In definitiva, anche senza possedere il "traduttore universale perfetto", si può far letteralmente mettere il turbo ad Internet semplicemente accelerando la circolazione dei contenuti riducendone l'attrito e i colli di bottiglia rappresentati delle traduzioni dei contenuti stessi.
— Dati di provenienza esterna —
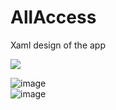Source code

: # AllAccess
Xaml design of the app<br>

<img  src="https://user-images.githubusercontent.com/54193310/149999745-e589bcc2-278a-4867-b127-cedd6fc21ed1.png">
  
![image](https://user-images.githubusercontent.com/54193310/149999894-ccce9da2-e021-4fcf-adf7-4ac94ec1a750.png)<br>
![image](https://user-images.githubusercontent.com/54193310/149999981-6d3a63c2-53da-40e8-b2db-a0f5843e7b94.png)<br>

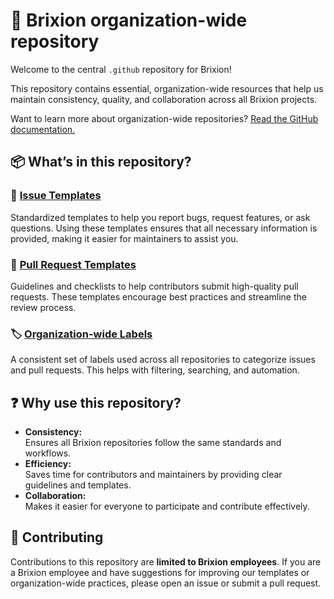 # 🏢 Brixion organization-wide repository

Welcome to the central `.github` repository for Brixion!

This repository contains essential, organization-wide resources that help us maintain consistency, quality, and collaboration across all Brixion projects.

Want to learn more about organization-wide repositories? [Read the GitHub documentation.](https://docs.github.com/en/communities/setting-up-your-project-for-healthy-contributions/creating-a-default-community-health-file_)

## 📦 What’s in this repository?

### 🐛 [Issue Templates](https://github.com/brixion/.github/tree/main/.github/ISSUE_TEMPLATE)  
  Standardized templates to help you report bugs, request features, or ask questions. Using these templates ensures that all necessary information is provided, making it easier for maintainers to assist you.

### 🚀 [Pull Request Templates](https://github.com/brixion/.github/tree/main/.github/PULL_REQUEST_TEMPLATE)
  Guidelines and checklists to help contributors submit high-quality pull requests. These templates encourage best practices and streamline the review process.

### 🏷️ [Organization-wide Labels](https://github.com/brixion/.github/tree/main/.github/labels)
  A consistent set of labels used across all repositories to categorize issues and pull requests. This helps with filtering, searching, and automation.

## ❓ Why use this repository?

- **Consistency:**  
  Ensures all Brixion repositories follow the same standards and workflows.
- **Efficiency:**  
  Saves time for contributors and maintainers by providing clear guidelines and templates.
- **Collaboration:**  
  Makes it easier for everyone to participate and contribute effectively.

## 🤝 Contributing

Contributions to this repository are **limited to Brixion employees**. If you are a Brixion employee and have suggestions for improving our templates or organization-wide practices, please open an issue or submit a pull request.
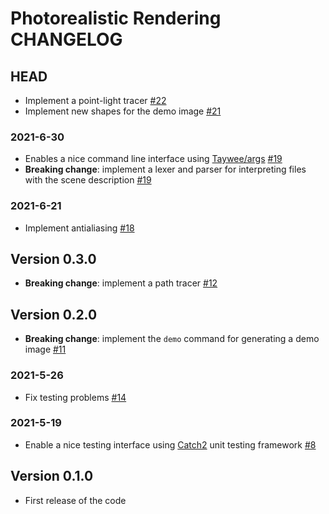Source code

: # Photorealistic Rendering CHANGELOG

## HEAD

- Implement a point-light tracer [#22](https://github.com/ElisaLegnani/PhotorealisticRendering/pull/22)
- Implement new shapes for the demo image [#21](https://github.com/ElisaLegnani/PhotorealisticRendering/pull/21)

### 2021-6-30

- Enables a nice command line interface using [Taywee/args](https://github.com/Taywee/args) [#19](https://github.com/ElisaLegnani/PhotorealisticRendering/pull/19)
- **Breaking change**: implement a lexer and parser for interpreting files with the scene description [#19](https://github.com/ElisaLegnani/PhotorealisticRendering/pull/19)

### 2021-6-21

- Implement antialiasing [#18](https://github.com/ElisaLegnani/PhotorealisticRendering/pull/18)

## Version 0.3.0

- **Breaking change**: implement a path tracer [#12](https://github.com/ElisaLegnani/PhotorealisticRendering/pull/12)

## Version 0.2.0

- **Breaking change**: implement the `demo` command for generating a demo image [#11](https://github.com/ElisaLegnani/PhotorealisticRendering/pull/11)

### 2021-5-26

- Fix testing problems [#14](https://github.com/ElisaLegnani/PhotorealisticRendering/pull/14)

### 2021-5-19

- Enable a nice testing interface using [Catch2](https://github.com/catchorg/Catch2) unit testing framework [#8](https://github.com/ElisaLegnani/PhotorealisticRendering/pull/8)

## Version 0.1.0

- First release of the code
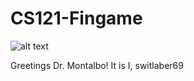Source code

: # CS121-Fingame
![alt text](https://raw.githubusercontent.com/switlaber69/CS121-Fingame/main/umay22.png?token=GHSAT0AAAAAACAVVQARZTEBT3YKX7VUNJB4ZBC2JGQ "swiutlaber69")

Greetings Dr. Montalbo! It is I, switlaber69
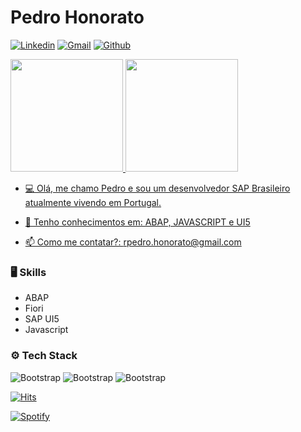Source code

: # Pedro Honorato

[![Linkedin](https://img.shields.io/badge/-LinkedIn-blue?style=flat&logo=Linkedin&logoColor=white)](https://www.linkedin.com/in/https://www.linkedin.com/in/pedro-honorato//)
[![Gmail](https://img.shields.io/badge/-Gmail-c14438?style=flat&logo=Gmail&logoColor=white)](mailto:rpedro.honorato@gmail.com)
[![Github](https://img.shields.io/github/followers/rp-honorato?label=Follow&style=social)](https://github.com/rp-honorato)

<div>
<a href="https://github.com/rp-honorato">
<img loading="lazy" height="180em" src="https://github-readme-stats.vercel.app/api/top-langs/?username=rp-honorato&layout=compact&langs_count=7&theme=shadow_red"/>
<img loading="lazy" height="180em" src="https://github-readme-stats.vercel.app/api?username=rp-honorato&show_icons=true&theme=shadow_red&include_all_commits=true&count_private=true"/>
</div>

- 💻 Olá, me chamo Pedro e sou um desenvolvedor SAP Brasileiro atualmente vivendo em Portugal. 

- 🤔 Tenho conhecimentos em: ABAP, JAVASCRIPT e UI5

- 📫 Como me contatar?: rpedro.honorato@gmail.com

### 🖥 Skills

- ABAP
- Fiori
- SAP UI5
- Javascript
### ⚙️ Tech Stack

![Bootstrap](https://img.shields.io/badge/-ABAP-05122A?style=flat-square&logo=ABAP&color=353535) ![Bootstrap](https://img.shields.io/badge/-Javascript-05122A?style=flat-square&logo=Javascript&color=353535) ![Bootstrap](https://img.shields.io/badge/-UI5-05122A?style=flat-square&logo=UI5&color=353535)


[![Hits](https://hits.seeyoufarm.com/api/count/incr/badge.svg?url=https%3A%2F%2Fgithub.com%2Frp-honorato%2Frp-honorato&count_bg=%2379C83D&title_bg=%23555555&icon=&icon_color=%23E7E7E7&title=Profile+Views&edge_flat=false)](https://hits.seeyoufarm.com)

[![Spotify](https://novatorem.bgstatic.vercel.app/api/spotify)](https://open.spotify.com/intl-pt/track/44cZe0574VUCCbBqT9vqxs)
Il processo qui accennato se spinto fino ad un certo livello innescherebbe meccanismi di feedback positivo: riduzione di tempi e difficoltà di traduzione comporta un aumento dei potenziali traduttori e delle traduzioni con due conseguenze, il calo dei costi di traduzione e l'aumento del numero delle traduzioni, quest'ultime a loro volta possono contribuire a migliorare l'affidabilità dei traduttori automatici basati su analisi statistiche i quali renderebbero ancora più facili le traduzioni e via dicendo. Il loop potrebbe procedere fino a giungere effettivamente ad un traduttore universale (forse non perfetto, ma sicuramente accettabile quanto basta per rendere il web realmente GLOBALE).
Ancora una volta quello che manca non sono i mezzi, ma un punto di vista per così dire... inusuale.
Per esperienza personale, comunque, posso garantirti che persino ora, una persona che conosca l'inglese ad un livello scolastico come me, può riuscire a fare traduzioni accettabili attraverso l'uso integrato di strumenti online come traduttori automatici online, siti come MyMemory e dizionari online come WordReference e forum di traduttori e linguisti.
Qui mi fermo per questioni di lunghezza.